Um estudo inovador conduzido por pesquisadores da Universidade Federal de São Paulo (Unifesp) apresenta resultados animadores no tratamento do HIV. Um participante da pesquisa conseguiu manter o vírus indetectável por 78 semanas, o equivalente a um ano e meio, através de uma terapia que busca reduzir a necessidade do coquetel antirretroviral convencional. Infectologistas que acompanharam o caso descreveram o período entre 2020 e 2021 como uma “cura funcional”.

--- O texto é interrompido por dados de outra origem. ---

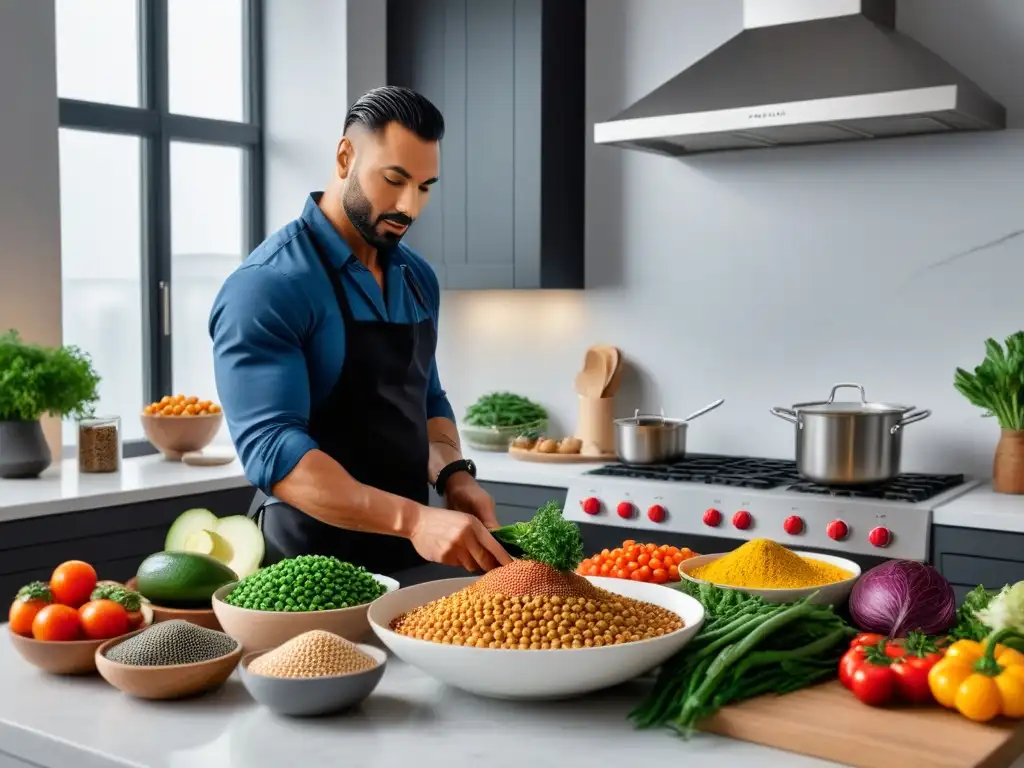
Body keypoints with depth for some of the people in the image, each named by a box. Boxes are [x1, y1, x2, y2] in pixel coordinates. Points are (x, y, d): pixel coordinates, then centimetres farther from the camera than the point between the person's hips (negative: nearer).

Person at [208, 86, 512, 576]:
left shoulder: (417, 278, 5)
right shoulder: (266, 287, -17)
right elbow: (270, 447, -25)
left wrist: (453, 475, -5)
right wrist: (412, 518, -34)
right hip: (308, 568, -6)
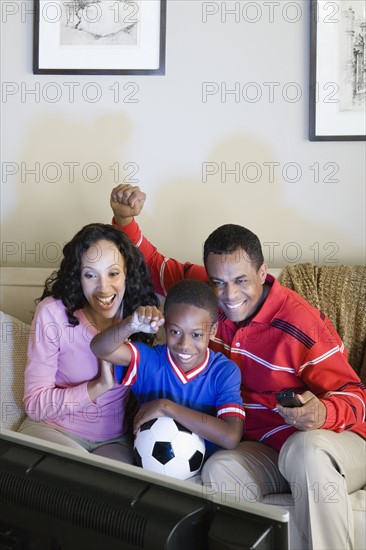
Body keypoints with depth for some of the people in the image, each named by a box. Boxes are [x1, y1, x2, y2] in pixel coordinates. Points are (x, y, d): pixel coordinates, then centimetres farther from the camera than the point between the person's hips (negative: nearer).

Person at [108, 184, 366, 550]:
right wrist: (125, 221, -5)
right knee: (219, 469, -31)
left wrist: (322, 413, -37)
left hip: (335, 443, -3)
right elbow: (154, 266, 11)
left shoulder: (302, 324, -19)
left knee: (307, 449, -40)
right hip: (263, 449, 4)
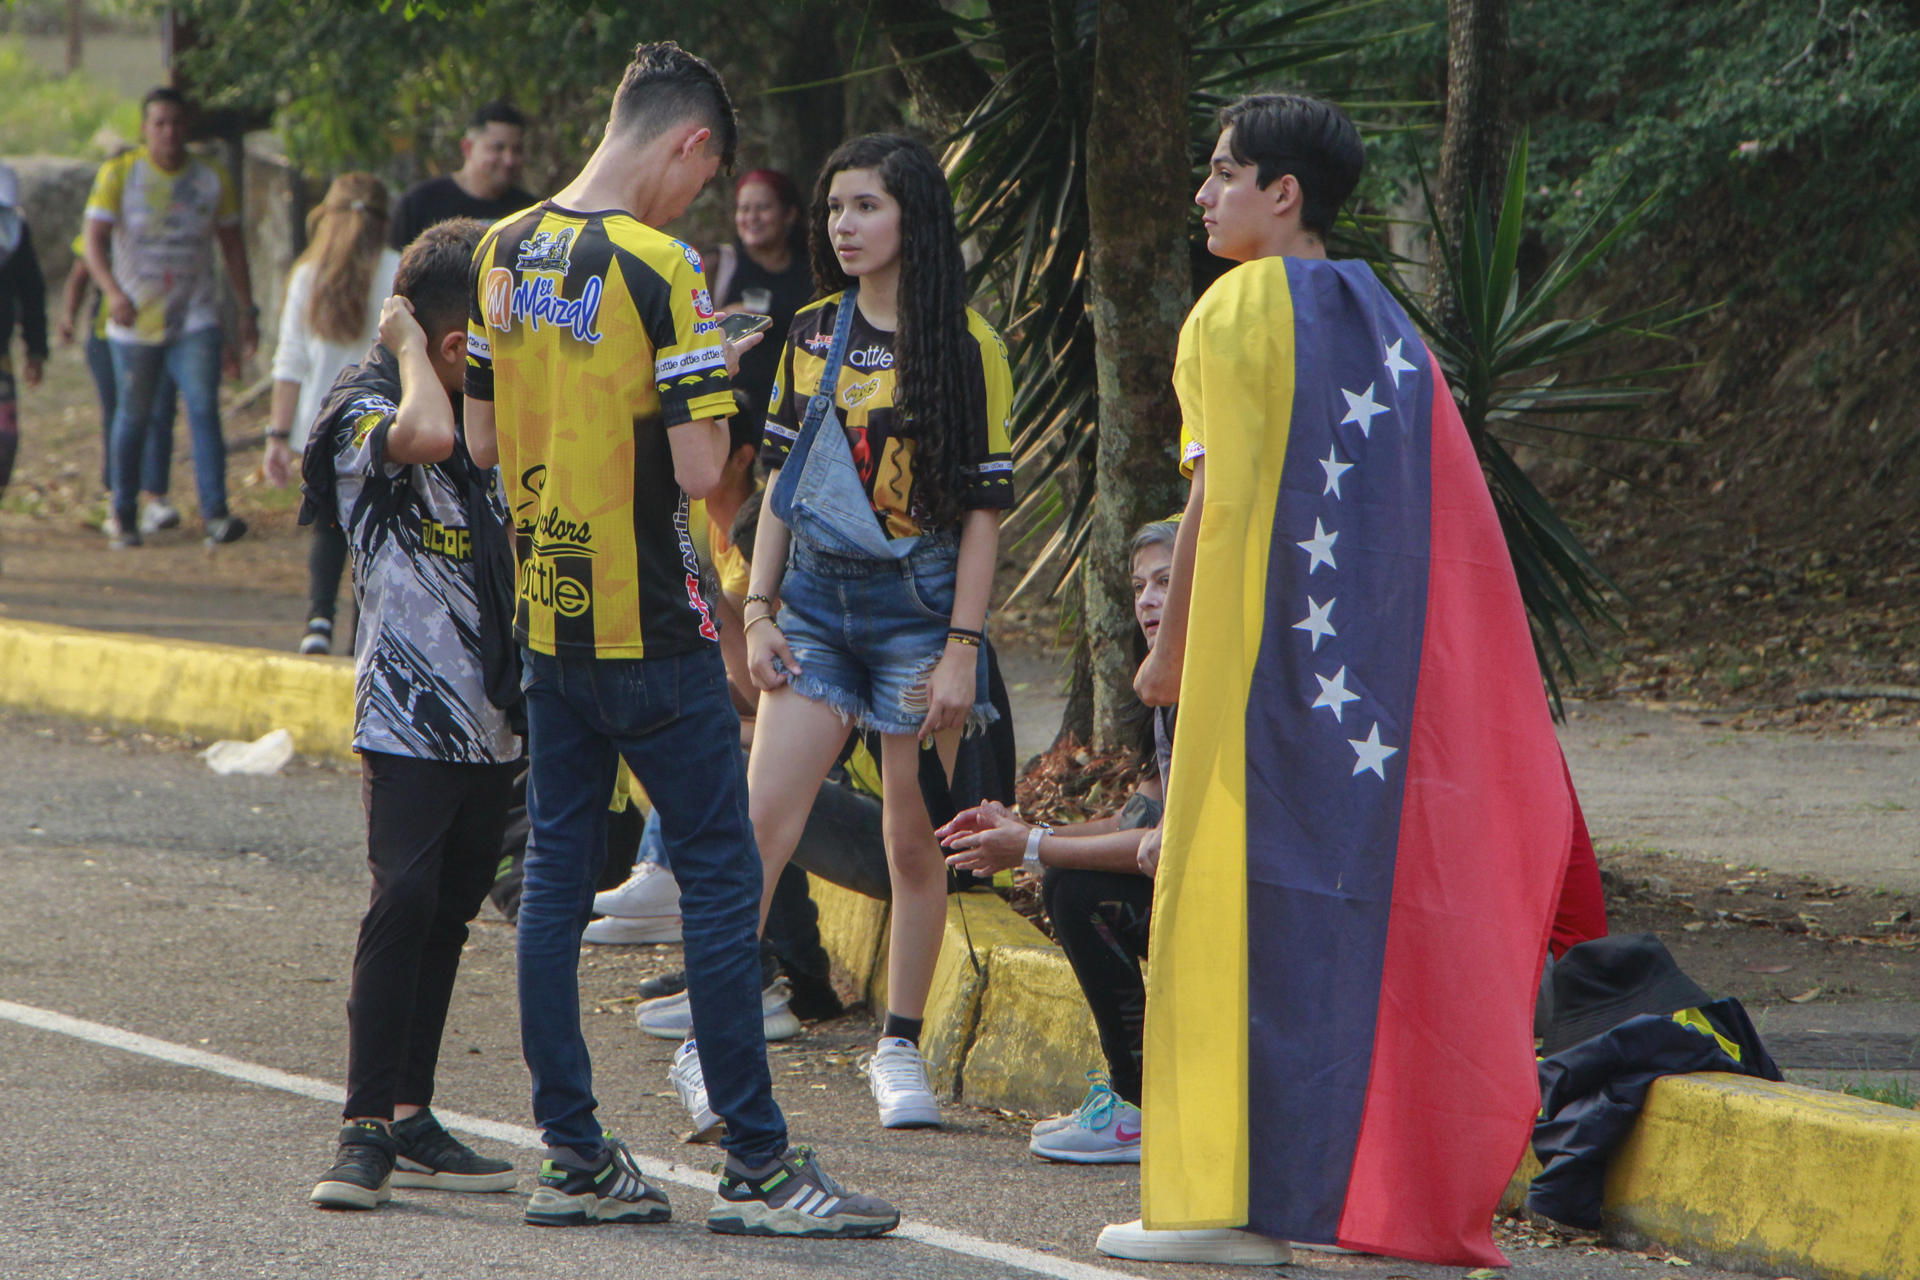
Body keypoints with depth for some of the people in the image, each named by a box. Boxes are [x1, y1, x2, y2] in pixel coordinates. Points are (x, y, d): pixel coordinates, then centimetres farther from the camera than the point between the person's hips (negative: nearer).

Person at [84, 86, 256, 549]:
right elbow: (95, 239, -10)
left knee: (204, 410, -15)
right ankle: (124, 516, 22)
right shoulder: (119, 174, -2)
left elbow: (232, 246, 14)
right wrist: (113, 292, -26)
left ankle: (216, 514, -23)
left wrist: (247, 311, 9)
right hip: (135, 321, 0)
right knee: (133, 417, 8)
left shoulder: (211, 180, 5)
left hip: (195, 319, 1)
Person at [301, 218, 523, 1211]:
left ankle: (409, 1119, 11)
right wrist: (407, 341, -17)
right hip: (407, 715, -8)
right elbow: (424, 435, -33)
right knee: (405, 898, -16)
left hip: (489, 719, 8)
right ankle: (367, 1128, -15)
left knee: (450, 909, 7)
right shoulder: (363, 411, -8)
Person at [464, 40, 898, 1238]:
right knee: (720, 876, -1)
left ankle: (574, 1157, 12)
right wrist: (709, 385, 1)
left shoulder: (506, 253, 5)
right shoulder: (659, 267, -17)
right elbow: (699, 469, -19)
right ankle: (758, 1165, -1)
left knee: (557, 875, 10)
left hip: (545, 620, 7)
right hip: (650, 630, -7)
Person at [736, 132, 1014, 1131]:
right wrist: (759, 610, 5)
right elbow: (779, 478, 13)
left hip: (918, 601, -3)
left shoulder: (964, 346, -4)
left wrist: (962, 647, -10)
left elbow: (982, 503, -5)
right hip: (816, 598, 3)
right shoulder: (813, 335, 9)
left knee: (914, 841, 3)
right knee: (763, 819, -8)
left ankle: (900, 1048, 15)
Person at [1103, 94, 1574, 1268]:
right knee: (1368, 902, 9)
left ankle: (1223, 1201, -5)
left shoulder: (1242, 309, -7)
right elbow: (1448, 518, 12)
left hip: (1265, 648, -7)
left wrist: (1171, 649, -7)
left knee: (1234, 906, -3)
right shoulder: (1387, 323, 14)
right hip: (1388, 676, 7)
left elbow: (1220, 497, -13)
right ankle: (1376, 1181, 8)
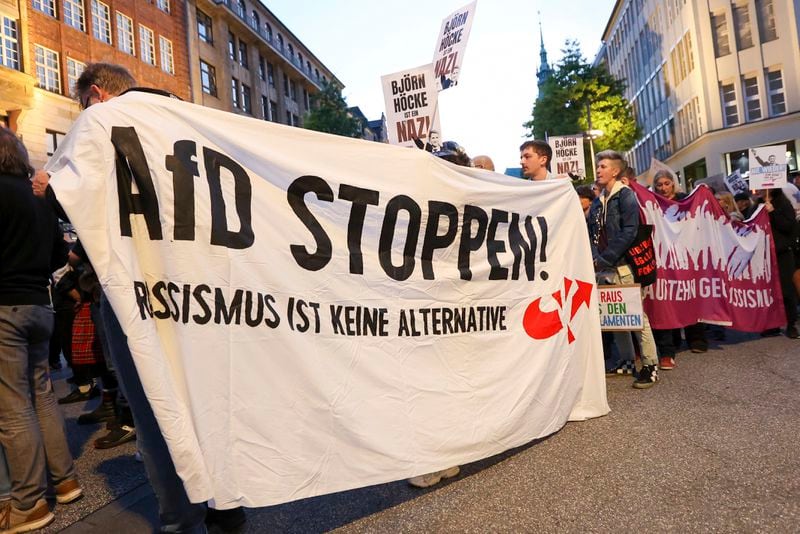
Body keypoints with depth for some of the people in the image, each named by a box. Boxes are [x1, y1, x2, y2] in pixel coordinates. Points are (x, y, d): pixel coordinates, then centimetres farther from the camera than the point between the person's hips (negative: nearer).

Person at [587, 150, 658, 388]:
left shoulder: (625, 195, -5)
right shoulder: (597, 202, 16)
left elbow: (629, 232, -15)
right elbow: (592, 233, 14)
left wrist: (605, 258, -16)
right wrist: (595, 258, -2)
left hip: (623, 266, -7)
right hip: (603, 269, 7)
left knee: (636, 316, -3)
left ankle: (650, 366, 7)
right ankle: (627, 361, 25)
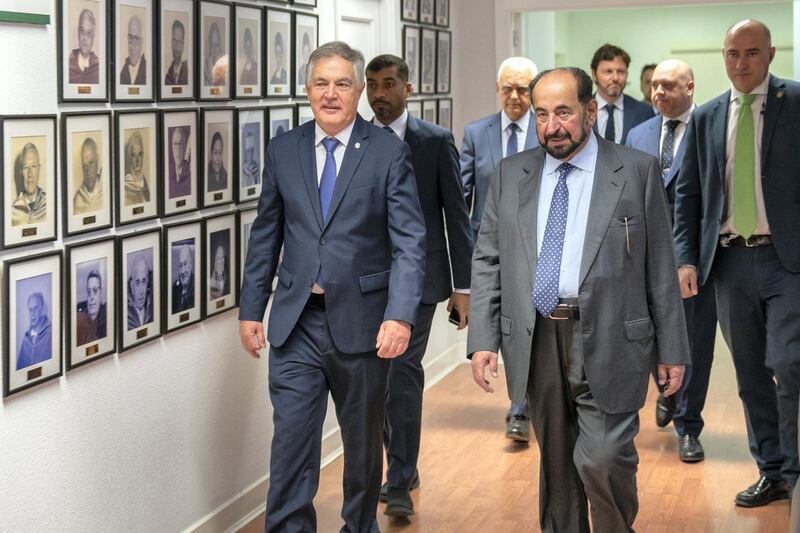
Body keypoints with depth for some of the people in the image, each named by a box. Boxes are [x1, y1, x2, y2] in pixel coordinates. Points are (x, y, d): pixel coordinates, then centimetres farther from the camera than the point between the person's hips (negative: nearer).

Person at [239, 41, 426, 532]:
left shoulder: (389, 151, -5)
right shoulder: (284, 150, 5)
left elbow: (410, 241, -11)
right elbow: (266, 235, 10)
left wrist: (400, 315, -21)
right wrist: (251, 309, 7)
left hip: (361, 321, -1)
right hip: (296, 323, 2)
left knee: (363, 441, 15)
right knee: (291, 443, -2)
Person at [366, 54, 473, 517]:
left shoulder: (436, 141, -3)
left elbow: (457, 216, -3)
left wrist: (463, 286, -7)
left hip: (418, 277, -4)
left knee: (403, 372, -11)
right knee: (381, 378, 10)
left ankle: (400, 484, -4)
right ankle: (403, 469, 27)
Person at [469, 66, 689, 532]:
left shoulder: (638, 171, 0)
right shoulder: (511, 174, 9)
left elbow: (660, 266, 0)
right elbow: (487, 261, 9)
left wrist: (672, 350, -2)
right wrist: (483, 339, 0)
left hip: (608, 341, -3)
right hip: (536, 340, 4)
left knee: (602, 460, -8)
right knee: (555, 462, 13)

O tratamento padrão para HIV geralmente mantém a carga viral em níveis indetectáveis, prevenindo o desenvolvimento da doença e a transmissão. Contudo, pequenas quantidades do vírus permanecem latentes nas células, continuando a produzir anticorpos. O paciente de São Paulo, cuja identidade é mantida em sigilo, demonstrou uma ausência aparente dessa carga residual por 17 meses, um resultado notável.
A observação crucial foi o desaparecimento tanto do vírus nas células quanto dos anticorpos, características que se assemelham aos raros casos de pacientes considerados curados da infecção. Segundo o médico Ricardo Sobhie Diaz, coordenador do estudo, a nicotinamida se mostrou promissora em “acordar” o vírus latente, permitindo que o tratamento o elimine. “A maior barreira para curarmos esses pacientes é quando o vírus fica ‘dormindo'”, explicou Diaz em entrevista ao Metrópoles.
Entretanto, é importante ressaltar que o caso do paciente de São Paulo não é reconhecido internacionalmente como uma cura definitiva, já que ele experimentou uma reinfecção em 2021, após contrair sífilis. Atualmente, ele retomou o uso do coquetel regular contra o HIV. A pesquisa, que teve início em 2015, envolveu 30 homens brancos latinos, com uma média de idade de 38,3 anos.
O tratamento experimental da Unifesp consiste em combinar o coquetel antirretroviral padrão com três medicamentos adicionais, que visam atacar e eliminar as células onde o HIV se esconde. Além disso, outros fármacos têm como objetivo reativar o vírus adormecido de forma controlada, facilitando sua detecção e destruição pelo coquetel, uma abordagem que os tratamentos convencionais não conseguem realizar.
Durante o estudo, os efeitos colaterais observados foram mínimos e não apresentaram gravidade. O relatório final indicou segurança, sem quedas significativas na imunidade ou piora no controle viral em nenhum dos participantes. Resultados similares foram observados apenas em casos de transplante de medula óssea. No entanto, a infectologista Keilla Freitas expressa cautela: “Ainda há muito o que entender nesse estudo”. Ela questiona se o retorno da carga viral no Paciente São Paulo foi devido a uma reinfecção ou à persistência do vírus em seu reservatório, ressaltando que outros pacientes do grupo não apresentaram a mesma resposta inicial.
Até o momento, a comunidade científica internacional reconhece sete casos de cura do HIV, todos alcançados por meio de transplantes de células-tronco (ou medula óssea) para tratar o câncer. O primeiro caso notório foi o de Timothy Ray Brown, o “paciente de Berlim”, em 2008, seguido por outro paciente na Alemanha, anunciado recentemente em 2024. Embora representem avanços significativos, os transplantes de medula óssea não são uma terapia segura para todos os indivíduos com HIV, sendo reservados para casos específicos de tratamento de câncer e apresentando riscos consideráveis.